仙台国際音楽コンクール

Column&Review

第15回:クラシックソムリエが案内する Road to 仙台国際音楽コンクール

世界の中の仙台国際音楽コンクール(2)世界のコンクールのボランティアさん事情

クラシックソムリエ 高坂 はる香

◇ところ変わればタイプも変わる、世界のボランティアさん

 みなさんが仙台国際音楽コンクールの会場で見かける、エントランスでのチケットもぎり、会場内の案内や誘導をおこなうスタッフは、その多くが市民ボランティアの方々です。

 こうした「会場運営サポート」の他にも、交流サロンの運営や通訳などをする「出場者サポート」、ブログや広報紙『コンチェルト』で情報発信をする「広報宣伝サポート」、コンクール出場後も滞在を希望する人を受け入れる「ホームステイ受入れ」などの各部門で、多くの市民ボランティアがコンクールを支えています。 >仙台国際音楽コンクールボランティアの活動内容

 現在、世界のほとんどの音楽コンクールが、こうしたボランティアの存在のおかげで成り立っています。

 世界の例を見てみましょう。市民ボランティアの支えで繁栄したコンクールとして知られているものに、アメリカ、テキサス州でおこなわれているヴァン・クライバーン国際ピアノコンクールがあります。コンクールに関わるボランティアの数は、1200人。会場の運営、プログラムの作成、レセプションやパーティーの運営、ステージでの譜めくり、ギフトショップの販売員はもちろん商品の企画デザイン、さらには緊急対応する医師までを、ボランティアが担っているそうです。ボランティアといえど、プロフェッショナルと同様のスキルと労力が注がれています。

 また、ホームステイ受け入れボランティアには、石油産業で経済が潤ったテキサスならではの特徴があります。このコンクールでは、参加期間中も全コンテスタントがホストファミリーのもとで生活するため、ステイ先は、ピアニストが好きな時に練習できる環境が整っていなくてはいけません。本選まで進めば、協奏曲の練習のために伴奏ピアノが必要ですから、2台のピアノが置けるスペースも必要です(ピアノは貸与されます)。

 それでも、ボランティア精神豊かな富裕層が多いこの街では、三十数人にのぼる出場者全員を受け入れる充分な数のステイ先があります。いくつかのお宅を訪ねましたが、プール付きの広い庭は当たり前、海外ドラマで出てくるセレブの豪邸そのものでした。
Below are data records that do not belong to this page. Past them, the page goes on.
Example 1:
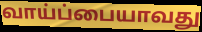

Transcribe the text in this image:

வாய்ப்பையாவது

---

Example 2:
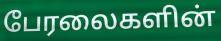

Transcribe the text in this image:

பேரலைகளின்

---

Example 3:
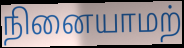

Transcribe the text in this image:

நினையாமற்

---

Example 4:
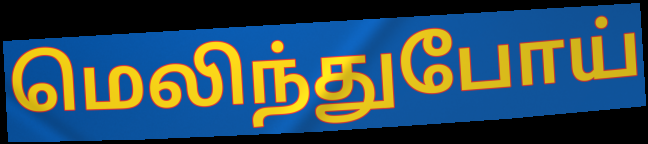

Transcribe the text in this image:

மெலிந்துபோய்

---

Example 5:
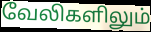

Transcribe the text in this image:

வேலிகளிலும்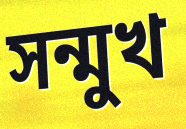
সন্মুখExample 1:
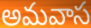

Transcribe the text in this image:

అమవాస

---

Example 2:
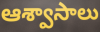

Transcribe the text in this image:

ఆశ్వాసాలు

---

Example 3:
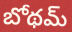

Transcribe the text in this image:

బోథమ్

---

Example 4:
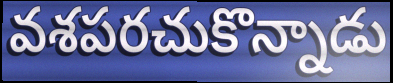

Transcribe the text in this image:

వశపరచుకొన్నాడు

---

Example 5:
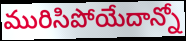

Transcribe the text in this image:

మురిసిపోయేదాన్నోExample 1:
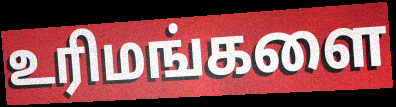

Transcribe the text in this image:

உரிமங்களை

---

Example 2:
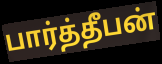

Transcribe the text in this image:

பார்த்தீபன்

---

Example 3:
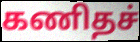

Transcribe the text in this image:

கணிதச்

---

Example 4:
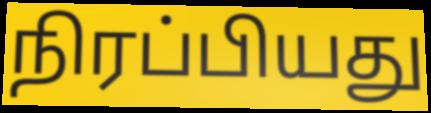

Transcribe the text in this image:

நிரப்பியது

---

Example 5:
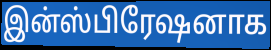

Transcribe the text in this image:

இன்ஸ்பிரேஷனாக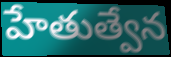
హేతుత్వేన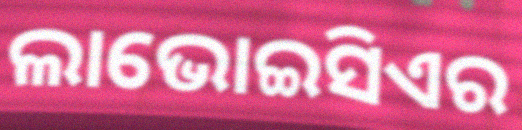
ଲାଭୋଇସିଏରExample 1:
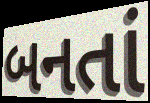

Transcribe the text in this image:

બનતાં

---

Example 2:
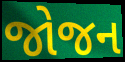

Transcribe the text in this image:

જોજન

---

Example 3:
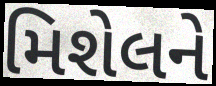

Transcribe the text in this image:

મિશેલને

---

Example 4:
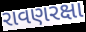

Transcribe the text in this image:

રાવણરક્ષા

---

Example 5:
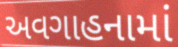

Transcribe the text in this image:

અવગાહનામાંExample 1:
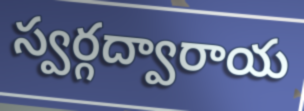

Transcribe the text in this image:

స్వర్గద్వారాయ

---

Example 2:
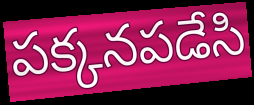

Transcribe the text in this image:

పక్కనపడేసి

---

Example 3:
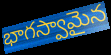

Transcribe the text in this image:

భాగస్వామైన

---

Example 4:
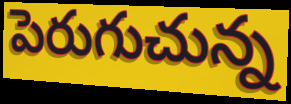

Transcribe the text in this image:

పెరుగుచున్న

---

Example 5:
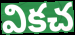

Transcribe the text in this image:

వికచ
 ちなみにそんな彼らが計画するわけですから、パーティーひとつとっても超ゴージャス。オープニングレセプションには数百人が出席し、フルコースの豪華ディナーの後に、出場者の演奏順を決めるくじ引きが行われていました。

◇ホストファミリー制度はないけれど……

 そして、これは少し変わったケース。イスラエルのテル・アビブで行われるルービンシュタイン国際ピアノコンクールでは、公式にはホストファミリー制度がありませんが、気に入った出場者が落ちてしまったとき、聴衆が個人的に声をかけてホームステイを受け入れたり、サロンコンサートを開いたりしていました。人々がおしゃべり好きで人懐っこいテル・アビブならではかもしれません。

 一方、ロシアのチャイコフスキー国際音楽コンクールやポーランドのショパン国際ピアノコンクールといった、ロシア東欧エリアの由緒あるコンクールでは、あまりボランティアの活躍を見ることがありません。
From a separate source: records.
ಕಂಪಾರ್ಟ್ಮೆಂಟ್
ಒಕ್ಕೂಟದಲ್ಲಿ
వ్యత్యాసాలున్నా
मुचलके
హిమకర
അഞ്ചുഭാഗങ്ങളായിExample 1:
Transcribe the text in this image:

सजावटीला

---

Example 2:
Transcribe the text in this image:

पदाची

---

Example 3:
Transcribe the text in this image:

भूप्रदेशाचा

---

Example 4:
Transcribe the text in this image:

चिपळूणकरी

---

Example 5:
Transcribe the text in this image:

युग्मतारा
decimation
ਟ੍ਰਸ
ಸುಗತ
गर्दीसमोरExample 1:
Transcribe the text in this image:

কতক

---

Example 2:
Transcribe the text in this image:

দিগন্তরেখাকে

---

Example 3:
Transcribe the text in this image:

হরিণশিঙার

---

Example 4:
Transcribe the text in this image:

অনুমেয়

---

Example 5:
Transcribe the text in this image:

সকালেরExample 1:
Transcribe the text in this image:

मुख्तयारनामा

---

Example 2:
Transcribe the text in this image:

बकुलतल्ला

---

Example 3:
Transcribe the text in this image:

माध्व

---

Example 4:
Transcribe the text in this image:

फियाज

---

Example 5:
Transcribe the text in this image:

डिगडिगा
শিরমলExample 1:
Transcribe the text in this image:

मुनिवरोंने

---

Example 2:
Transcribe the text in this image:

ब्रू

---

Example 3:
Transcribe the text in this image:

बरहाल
 エントランスのチケットもぎりも、屈強なガードマン風の男性が行っていることがほとんど。ホールの扉付近では、とっても強そうなベテランのおばさんレセプショニストが、マナー違反はないかと目を光らせています。

 以前、チャイコフスキーコンクールでこんな光景を目にしました。演奏が始まってから制止を無視してホールの中に入った女性を、ベテランスタッフのおばさんが後ろから羽交い絞めにして、外へ引きずり出したのです。日本ではまず見ることのない光景でしょう。衝撃的でした……。自由奔放な聴衆を取り締まるには、ベテランの威厳と技が必要なのかもしれません。
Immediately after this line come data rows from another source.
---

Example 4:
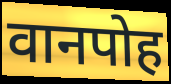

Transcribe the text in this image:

वानपोह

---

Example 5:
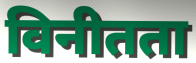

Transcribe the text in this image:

विनीतता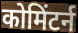
कोमिंटर्नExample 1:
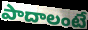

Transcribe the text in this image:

పాదాలంటే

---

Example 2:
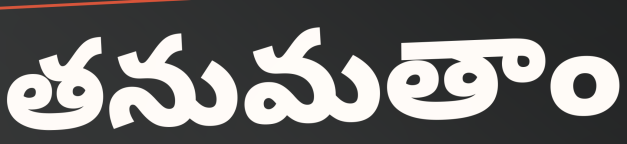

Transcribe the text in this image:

తనుమతాం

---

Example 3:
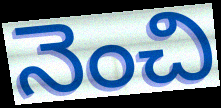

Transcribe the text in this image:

నెంచి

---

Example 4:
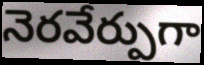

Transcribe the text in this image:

నెరవేర్పుగా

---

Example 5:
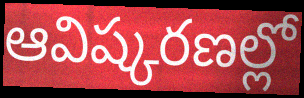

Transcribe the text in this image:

ఆవిష్కరణల్లోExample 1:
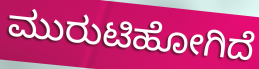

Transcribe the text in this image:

ಮುರುಟಿಹೋಗಿದೆ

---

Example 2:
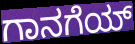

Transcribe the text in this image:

ಗಾನಗೆಯ್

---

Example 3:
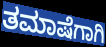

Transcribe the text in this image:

ತಮಾಷೆಗಾಗಿ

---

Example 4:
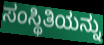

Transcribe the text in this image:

ಸಂಸ್ಥಿತಿಯನ್ನು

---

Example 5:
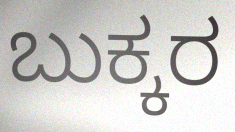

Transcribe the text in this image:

ಬುಕ್ಕರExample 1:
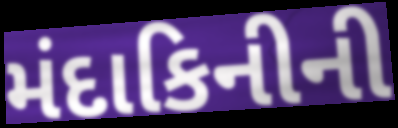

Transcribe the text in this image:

મંદાકિનીની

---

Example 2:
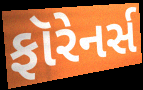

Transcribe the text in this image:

ફૉરેનર્સ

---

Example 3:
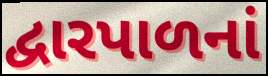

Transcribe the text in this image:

દ્વારપાળનાં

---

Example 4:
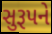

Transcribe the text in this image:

સુરૂપને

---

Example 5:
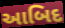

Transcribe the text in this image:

આબિદ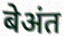
बेअंतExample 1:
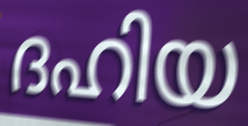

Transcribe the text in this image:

ദഹിയ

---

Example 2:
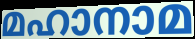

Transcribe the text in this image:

മഹാനാമ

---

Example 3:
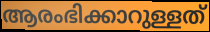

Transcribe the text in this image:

ആരംഭിക്കാറുള്ളത്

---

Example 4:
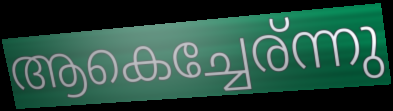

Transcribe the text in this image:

ആകെച്ചേര്ന്നു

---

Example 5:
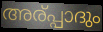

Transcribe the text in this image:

അര്പ്പാദും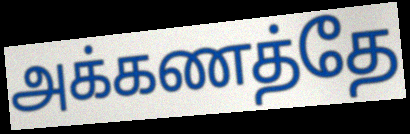
அக்கணத்தே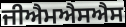
ਜੀਐਮਐਸਐਸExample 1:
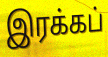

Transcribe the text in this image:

இரக்கப்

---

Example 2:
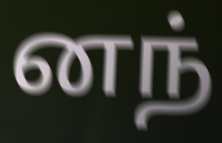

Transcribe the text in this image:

னந்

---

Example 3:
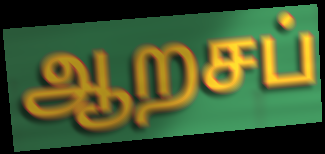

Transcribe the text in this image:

ஆறசப்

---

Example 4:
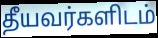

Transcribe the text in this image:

தீயவர்களிடம்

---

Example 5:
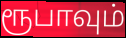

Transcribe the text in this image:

ரூபாவும்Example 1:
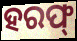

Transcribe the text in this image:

ହରଫ୍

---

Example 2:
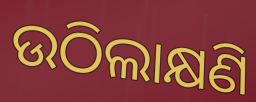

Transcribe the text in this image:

ଉଠିଲାକ୍ଷଣି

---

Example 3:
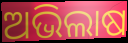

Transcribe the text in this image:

ଅଭିଲାଷ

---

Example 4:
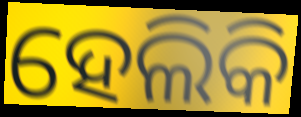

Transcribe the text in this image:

ହେଲିକି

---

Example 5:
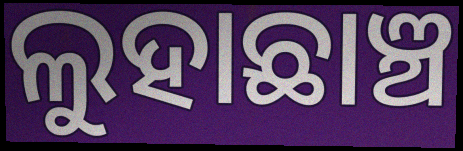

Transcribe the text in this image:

ଲୁହାଛାଞ୍ଚ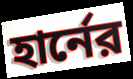
হার্নের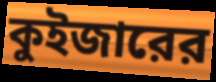
কুইজারেরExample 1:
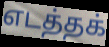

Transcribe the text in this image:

எடத்தக்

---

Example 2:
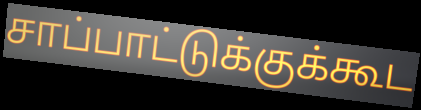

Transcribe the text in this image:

சாப்பாட்டுக்குக்கூட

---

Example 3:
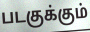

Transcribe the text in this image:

படகுக்கும்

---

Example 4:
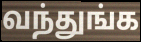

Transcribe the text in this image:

வந்துங்க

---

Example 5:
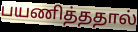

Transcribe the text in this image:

பயணித்ததால்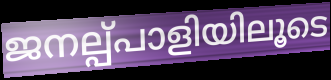
ജനല്പ്പാളിയിലൂടെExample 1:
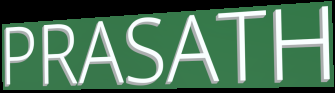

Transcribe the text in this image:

PRASATH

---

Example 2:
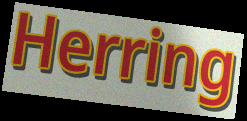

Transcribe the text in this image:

Herring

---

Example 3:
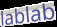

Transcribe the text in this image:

lablab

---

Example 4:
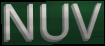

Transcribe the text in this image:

NUV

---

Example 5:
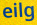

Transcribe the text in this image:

eilg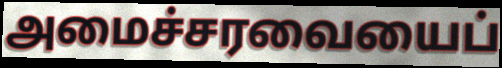
அமைச்சரவையைப்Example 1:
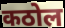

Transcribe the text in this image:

कठोल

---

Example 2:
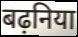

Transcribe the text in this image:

बढ़निया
 さて、話はそれましたが、このように、世界のほとんどの音楽コンクールでボランティアの人々が活躍しています。なかでも仙台国際音楽コンクールは、ボランティアの活動が大変盛んで、出場者をとてもあたたかく応援してくれると、実は若手演奏家の間でとても有名です。

 ボランティアの存在は、限られた予算の中で充実したコンクールを運営することを助けているだけでなく、市民のアイデアによって、コンクールにその街ならではの特徴が生まれることにも寄与しています。運営に関わることで、多くの市民がコンクールへの愛着を持ち、自らの街から巣立った演奏家をずっと応援することにもつながるでしょう。

 演奏家と市民、双方にとって豊かなものをもたらすのが、コンクールのボランティア制度なのです。